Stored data

BEGIN

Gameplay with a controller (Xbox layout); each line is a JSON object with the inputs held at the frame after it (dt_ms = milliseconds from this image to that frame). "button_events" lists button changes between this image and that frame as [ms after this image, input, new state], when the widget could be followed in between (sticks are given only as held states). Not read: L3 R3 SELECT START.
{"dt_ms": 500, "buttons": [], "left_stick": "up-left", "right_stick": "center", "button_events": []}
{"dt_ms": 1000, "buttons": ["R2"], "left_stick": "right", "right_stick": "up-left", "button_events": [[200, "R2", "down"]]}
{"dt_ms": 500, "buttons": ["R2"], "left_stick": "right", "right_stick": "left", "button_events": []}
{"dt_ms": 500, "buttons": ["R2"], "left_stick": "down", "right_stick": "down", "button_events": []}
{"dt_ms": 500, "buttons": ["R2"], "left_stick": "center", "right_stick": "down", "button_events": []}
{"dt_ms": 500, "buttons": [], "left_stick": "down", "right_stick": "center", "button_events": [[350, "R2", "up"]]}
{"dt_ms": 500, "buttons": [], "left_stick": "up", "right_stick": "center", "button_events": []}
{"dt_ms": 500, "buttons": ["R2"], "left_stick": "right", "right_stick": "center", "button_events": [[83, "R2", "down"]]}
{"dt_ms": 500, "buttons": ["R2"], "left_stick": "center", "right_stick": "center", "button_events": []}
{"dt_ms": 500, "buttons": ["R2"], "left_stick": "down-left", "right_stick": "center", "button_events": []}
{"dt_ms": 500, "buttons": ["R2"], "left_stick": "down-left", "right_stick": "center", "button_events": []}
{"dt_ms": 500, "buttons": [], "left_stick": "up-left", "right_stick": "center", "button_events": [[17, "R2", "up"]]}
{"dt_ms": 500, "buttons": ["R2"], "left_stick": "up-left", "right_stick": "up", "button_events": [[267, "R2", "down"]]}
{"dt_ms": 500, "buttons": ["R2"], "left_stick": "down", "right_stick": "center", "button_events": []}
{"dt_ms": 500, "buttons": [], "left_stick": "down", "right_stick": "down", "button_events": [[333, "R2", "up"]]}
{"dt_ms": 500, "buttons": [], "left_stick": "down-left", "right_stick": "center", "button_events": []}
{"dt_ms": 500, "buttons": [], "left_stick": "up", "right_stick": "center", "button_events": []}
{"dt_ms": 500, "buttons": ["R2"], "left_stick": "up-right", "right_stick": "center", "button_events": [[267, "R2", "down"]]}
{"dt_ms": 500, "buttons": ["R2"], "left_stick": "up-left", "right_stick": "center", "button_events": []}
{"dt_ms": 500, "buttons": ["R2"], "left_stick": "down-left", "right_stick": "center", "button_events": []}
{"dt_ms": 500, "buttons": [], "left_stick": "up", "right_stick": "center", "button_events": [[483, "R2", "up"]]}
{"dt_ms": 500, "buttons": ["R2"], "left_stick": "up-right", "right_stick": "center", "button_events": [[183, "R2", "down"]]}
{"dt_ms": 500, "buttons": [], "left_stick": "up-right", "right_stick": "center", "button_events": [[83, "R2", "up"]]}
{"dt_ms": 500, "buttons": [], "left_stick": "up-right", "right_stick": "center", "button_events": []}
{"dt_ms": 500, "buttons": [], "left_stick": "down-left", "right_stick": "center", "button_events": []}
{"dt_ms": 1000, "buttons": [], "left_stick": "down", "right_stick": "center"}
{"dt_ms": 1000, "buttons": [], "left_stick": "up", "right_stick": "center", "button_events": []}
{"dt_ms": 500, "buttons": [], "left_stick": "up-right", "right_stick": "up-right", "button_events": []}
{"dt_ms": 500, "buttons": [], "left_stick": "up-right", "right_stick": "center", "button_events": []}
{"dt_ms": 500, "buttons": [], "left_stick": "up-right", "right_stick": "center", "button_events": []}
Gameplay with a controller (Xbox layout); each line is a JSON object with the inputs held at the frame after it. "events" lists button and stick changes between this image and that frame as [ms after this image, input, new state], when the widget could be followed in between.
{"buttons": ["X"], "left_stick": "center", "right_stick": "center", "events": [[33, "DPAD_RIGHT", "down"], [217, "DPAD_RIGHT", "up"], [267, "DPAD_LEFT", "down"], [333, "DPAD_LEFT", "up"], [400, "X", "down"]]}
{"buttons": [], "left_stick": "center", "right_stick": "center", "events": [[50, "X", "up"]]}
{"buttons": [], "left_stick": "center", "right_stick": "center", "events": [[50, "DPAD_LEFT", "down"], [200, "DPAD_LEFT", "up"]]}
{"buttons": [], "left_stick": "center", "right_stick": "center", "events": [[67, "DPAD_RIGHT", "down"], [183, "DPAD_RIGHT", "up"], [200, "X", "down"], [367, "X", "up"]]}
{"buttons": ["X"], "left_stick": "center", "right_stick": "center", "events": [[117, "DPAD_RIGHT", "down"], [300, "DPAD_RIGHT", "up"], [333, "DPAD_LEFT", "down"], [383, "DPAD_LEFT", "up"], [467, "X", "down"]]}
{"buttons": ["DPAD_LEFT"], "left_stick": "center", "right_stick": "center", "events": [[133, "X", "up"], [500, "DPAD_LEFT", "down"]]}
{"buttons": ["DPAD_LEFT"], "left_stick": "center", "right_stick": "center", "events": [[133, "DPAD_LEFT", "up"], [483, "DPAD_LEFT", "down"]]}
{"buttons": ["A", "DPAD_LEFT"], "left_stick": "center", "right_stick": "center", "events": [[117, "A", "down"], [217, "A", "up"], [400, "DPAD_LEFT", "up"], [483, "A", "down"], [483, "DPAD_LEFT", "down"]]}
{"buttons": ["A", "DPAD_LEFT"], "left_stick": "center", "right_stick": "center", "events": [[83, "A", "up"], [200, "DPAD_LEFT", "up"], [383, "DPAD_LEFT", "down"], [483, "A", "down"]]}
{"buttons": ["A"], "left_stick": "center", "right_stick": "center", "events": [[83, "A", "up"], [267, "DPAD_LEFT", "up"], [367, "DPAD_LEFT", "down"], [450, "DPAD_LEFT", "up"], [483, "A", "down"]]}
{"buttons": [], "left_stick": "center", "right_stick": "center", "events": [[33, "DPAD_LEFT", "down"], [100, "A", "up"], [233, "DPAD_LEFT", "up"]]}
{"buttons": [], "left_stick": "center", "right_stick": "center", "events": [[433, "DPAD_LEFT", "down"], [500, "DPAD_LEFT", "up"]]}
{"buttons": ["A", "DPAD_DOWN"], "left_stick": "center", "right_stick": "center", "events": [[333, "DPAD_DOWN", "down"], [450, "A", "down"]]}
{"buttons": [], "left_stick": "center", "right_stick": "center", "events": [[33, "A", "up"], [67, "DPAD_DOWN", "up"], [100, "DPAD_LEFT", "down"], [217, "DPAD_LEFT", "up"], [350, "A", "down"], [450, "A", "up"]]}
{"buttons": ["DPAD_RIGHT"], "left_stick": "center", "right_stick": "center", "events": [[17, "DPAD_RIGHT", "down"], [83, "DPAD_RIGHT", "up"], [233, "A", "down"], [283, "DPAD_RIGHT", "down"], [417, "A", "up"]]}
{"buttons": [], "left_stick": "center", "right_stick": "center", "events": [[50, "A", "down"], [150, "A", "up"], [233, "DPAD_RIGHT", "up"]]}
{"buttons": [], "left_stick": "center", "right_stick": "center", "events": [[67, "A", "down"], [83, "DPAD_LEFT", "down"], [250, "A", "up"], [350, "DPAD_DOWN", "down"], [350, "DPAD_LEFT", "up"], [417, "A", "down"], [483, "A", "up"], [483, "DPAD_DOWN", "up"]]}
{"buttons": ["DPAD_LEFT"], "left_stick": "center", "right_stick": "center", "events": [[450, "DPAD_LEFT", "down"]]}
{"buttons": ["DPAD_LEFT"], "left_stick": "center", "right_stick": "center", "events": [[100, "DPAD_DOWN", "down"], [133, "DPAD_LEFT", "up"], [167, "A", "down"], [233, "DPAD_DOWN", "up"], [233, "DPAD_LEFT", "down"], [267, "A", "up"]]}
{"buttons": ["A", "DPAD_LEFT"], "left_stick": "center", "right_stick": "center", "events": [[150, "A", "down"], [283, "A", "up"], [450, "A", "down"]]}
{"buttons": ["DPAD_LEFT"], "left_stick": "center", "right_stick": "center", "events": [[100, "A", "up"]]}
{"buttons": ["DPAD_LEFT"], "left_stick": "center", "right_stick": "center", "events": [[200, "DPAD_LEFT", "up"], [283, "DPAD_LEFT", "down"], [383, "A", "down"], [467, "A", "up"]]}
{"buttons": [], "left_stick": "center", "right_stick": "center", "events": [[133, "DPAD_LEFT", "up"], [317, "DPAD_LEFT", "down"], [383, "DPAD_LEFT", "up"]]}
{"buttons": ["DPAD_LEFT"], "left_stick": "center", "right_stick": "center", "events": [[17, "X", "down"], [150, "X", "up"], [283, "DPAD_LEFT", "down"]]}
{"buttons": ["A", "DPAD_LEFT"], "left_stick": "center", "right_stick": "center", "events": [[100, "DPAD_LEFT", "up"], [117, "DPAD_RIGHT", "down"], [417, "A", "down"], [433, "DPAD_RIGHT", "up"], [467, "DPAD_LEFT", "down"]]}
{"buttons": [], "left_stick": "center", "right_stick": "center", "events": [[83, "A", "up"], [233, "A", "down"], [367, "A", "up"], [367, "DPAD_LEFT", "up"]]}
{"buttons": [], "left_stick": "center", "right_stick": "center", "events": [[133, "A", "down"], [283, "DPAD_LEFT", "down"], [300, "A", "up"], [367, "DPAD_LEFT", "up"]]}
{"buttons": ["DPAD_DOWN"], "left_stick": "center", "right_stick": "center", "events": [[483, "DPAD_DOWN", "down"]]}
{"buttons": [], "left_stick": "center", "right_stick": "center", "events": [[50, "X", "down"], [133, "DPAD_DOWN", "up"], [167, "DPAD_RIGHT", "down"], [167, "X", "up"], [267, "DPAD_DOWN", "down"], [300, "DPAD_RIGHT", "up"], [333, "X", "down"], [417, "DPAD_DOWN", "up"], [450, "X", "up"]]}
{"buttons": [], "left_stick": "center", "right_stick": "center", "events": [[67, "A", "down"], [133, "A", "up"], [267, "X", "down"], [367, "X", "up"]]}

END

**Your assignment**
For every line above that has "image" in it, copy the line.

**Output below**
Gameplay with a controller (Xbox layout); each line is a JSON object with the inputs held at the frame after it (dt_ms = milliseconds from this image to that frame). "button_events" lists button changes between this image and that frame as [ms after this image, input, new state], when the widget could be followed in between (sticks are given only as held states). Not read: L3 R3 SELECT START.
Gameplay with a controller (Xbox layout); each line is a JSON object with the inputs held at the frame after it. "events" lists button and stick changes between this image and that frame as [ms after this image, input, new state], when the widget could be followed in between.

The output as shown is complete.